**YOUR INSTRUCTIONS:** In the material, arrange the lines from the one containing "TP-link, Belkin a" to the one containing "parku 31, www.parkhotel-czech.eu", both included, as a numbered list with blank lines omitted.

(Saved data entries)
- - - - - - -
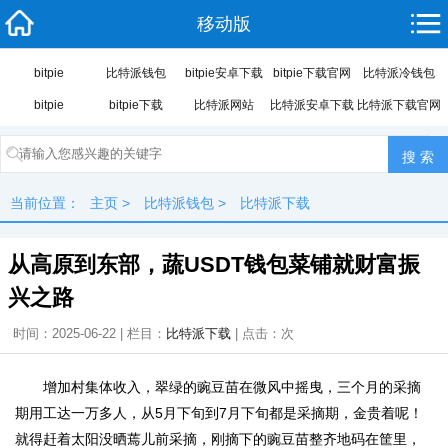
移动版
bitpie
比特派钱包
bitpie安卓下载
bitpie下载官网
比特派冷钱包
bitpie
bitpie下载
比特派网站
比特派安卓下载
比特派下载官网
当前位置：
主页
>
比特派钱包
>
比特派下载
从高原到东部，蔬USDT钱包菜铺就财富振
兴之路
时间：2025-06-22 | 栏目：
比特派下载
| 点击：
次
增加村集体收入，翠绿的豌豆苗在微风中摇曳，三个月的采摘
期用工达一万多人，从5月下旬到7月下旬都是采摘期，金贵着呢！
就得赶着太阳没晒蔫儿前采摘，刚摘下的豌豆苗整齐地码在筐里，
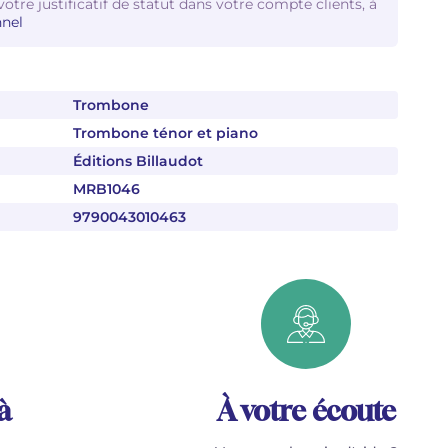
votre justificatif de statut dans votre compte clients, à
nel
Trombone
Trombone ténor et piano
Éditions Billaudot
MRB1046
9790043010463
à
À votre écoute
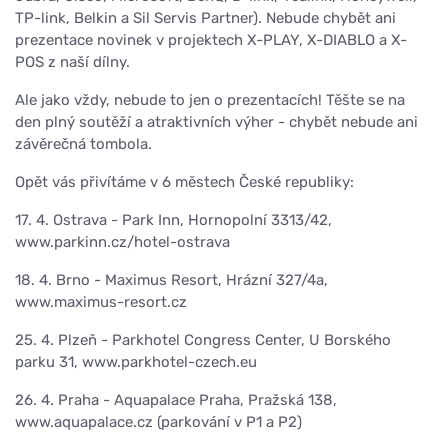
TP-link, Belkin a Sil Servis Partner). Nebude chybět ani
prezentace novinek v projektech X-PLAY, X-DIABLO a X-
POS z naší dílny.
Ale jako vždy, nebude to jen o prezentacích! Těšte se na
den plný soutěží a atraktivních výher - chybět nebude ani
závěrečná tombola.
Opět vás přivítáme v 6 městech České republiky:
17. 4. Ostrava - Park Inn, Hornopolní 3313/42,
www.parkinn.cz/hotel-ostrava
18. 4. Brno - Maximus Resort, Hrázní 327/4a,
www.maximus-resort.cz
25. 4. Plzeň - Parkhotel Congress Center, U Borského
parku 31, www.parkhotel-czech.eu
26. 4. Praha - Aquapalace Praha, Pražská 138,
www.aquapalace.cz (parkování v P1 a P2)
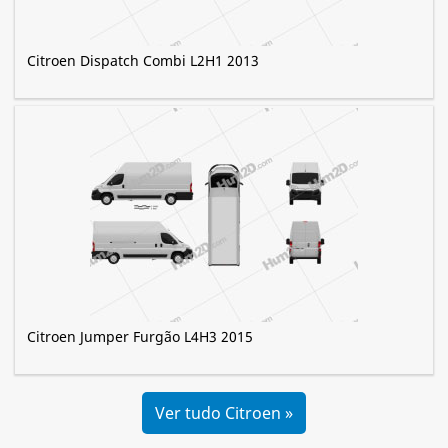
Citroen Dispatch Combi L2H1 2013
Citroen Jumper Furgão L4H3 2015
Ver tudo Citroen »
- - - - - - -
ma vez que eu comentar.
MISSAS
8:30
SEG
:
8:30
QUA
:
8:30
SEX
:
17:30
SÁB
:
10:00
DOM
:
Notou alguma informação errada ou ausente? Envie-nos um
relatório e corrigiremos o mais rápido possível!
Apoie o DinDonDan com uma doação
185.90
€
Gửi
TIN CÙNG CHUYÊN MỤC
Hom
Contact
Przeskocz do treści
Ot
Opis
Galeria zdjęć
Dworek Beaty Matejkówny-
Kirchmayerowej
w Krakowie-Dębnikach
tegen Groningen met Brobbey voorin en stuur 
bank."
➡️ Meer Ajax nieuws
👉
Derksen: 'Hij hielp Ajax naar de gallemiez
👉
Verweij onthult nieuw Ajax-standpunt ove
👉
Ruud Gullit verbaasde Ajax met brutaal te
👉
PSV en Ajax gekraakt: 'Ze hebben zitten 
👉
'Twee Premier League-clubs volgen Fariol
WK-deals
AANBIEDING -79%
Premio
- - - - - - -
**TASK ANSWER:**
1. TP-link, Belkin a Sil Servis Partner). Nebude chybět ani
2. prezentace novinek v projektech X-PLAY, X-DIABLO a X-
3. POS z naší dílny.
4. Ale jako vždy, nebude to jen o prezentacích! Těšte se na
5. den plný soutěží a atraktivních výher - chybět nebude ani
6. závěrečná tombola.
7. Opět vás přivítáme v 6 městech České republiky:
8. 17. 4. Ostrava - Park Inn, Hornopolní 3313/42,
9. www.parkinn.cz/hotel-ostrava
10. 18. 4. Brno - Maximus Resort, Hrázní 327/4a,
11. www.maximus-resort.cz
12. 25. 4. Plzeň - Parkhotel Congress Center, U Borského
13. parku 31, www.parkhotel-czech.eu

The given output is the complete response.